Individual links to the three articles:
The Labor of Food:

When Food Service Means Food Stamps:

Real Food Challenge:

There is also a fourth, SFA-commissioned piece, from the L.A. Times that is somewhat tied to this theme.

The Festival Industrial Complex:

(This appears to be behind the LAT paywall, but the full text is available on the SFA page for the project.)

I’m curious to know if any similar investigations are happening in the LA area.


A lot of the older folk in my family lived in NY during the “Harlem Renaissance”. I heard them mention Father Divine but never knew his story.

1 Like

I think I might have relative envy: they must have incredible stories to share!

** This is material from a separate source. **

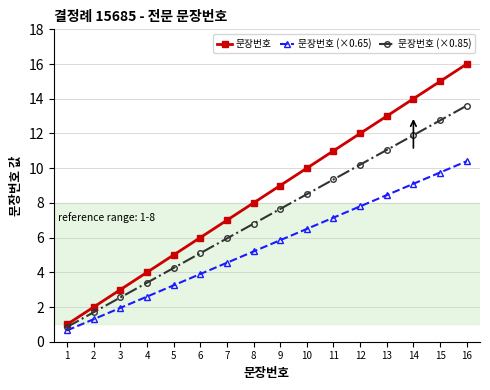

At which category is the sum across all series the highest?

16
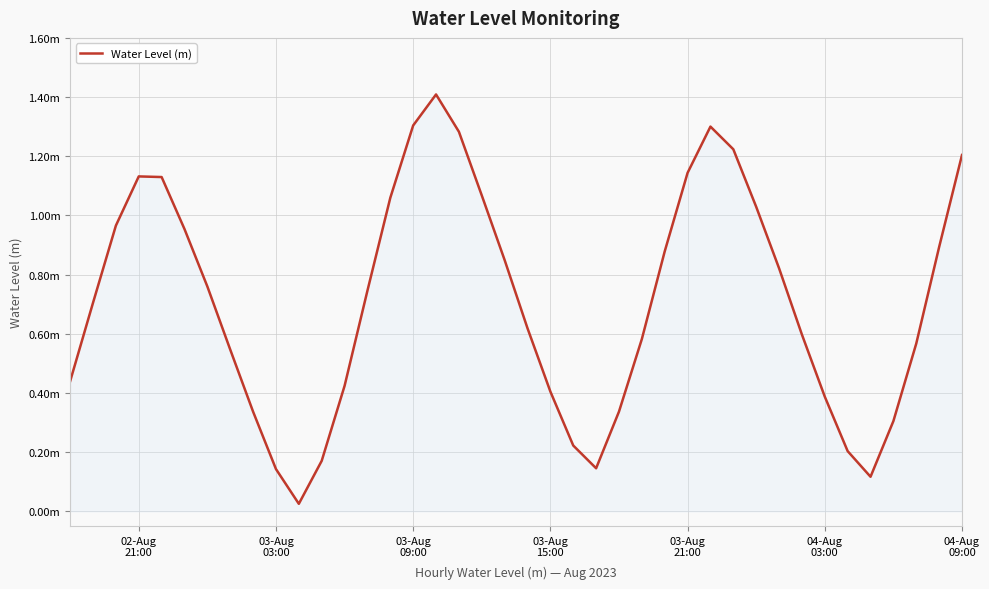

What is the average value?

0.7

Along those lines, have you read this obit?

Interestingly, Father Divine showed up in a book I read late last year, American Messiahs: False Prophets of a Damned Nation (a fascinating concept for a book, but the actual execution was sorely lacking: author really needed a stringent editor to push them!).

One of the (loose) themes of the book involved looking at these various religious/spiritual movements as related to food, race, gender roles, and society. I wish that had been more developed through the research and writing.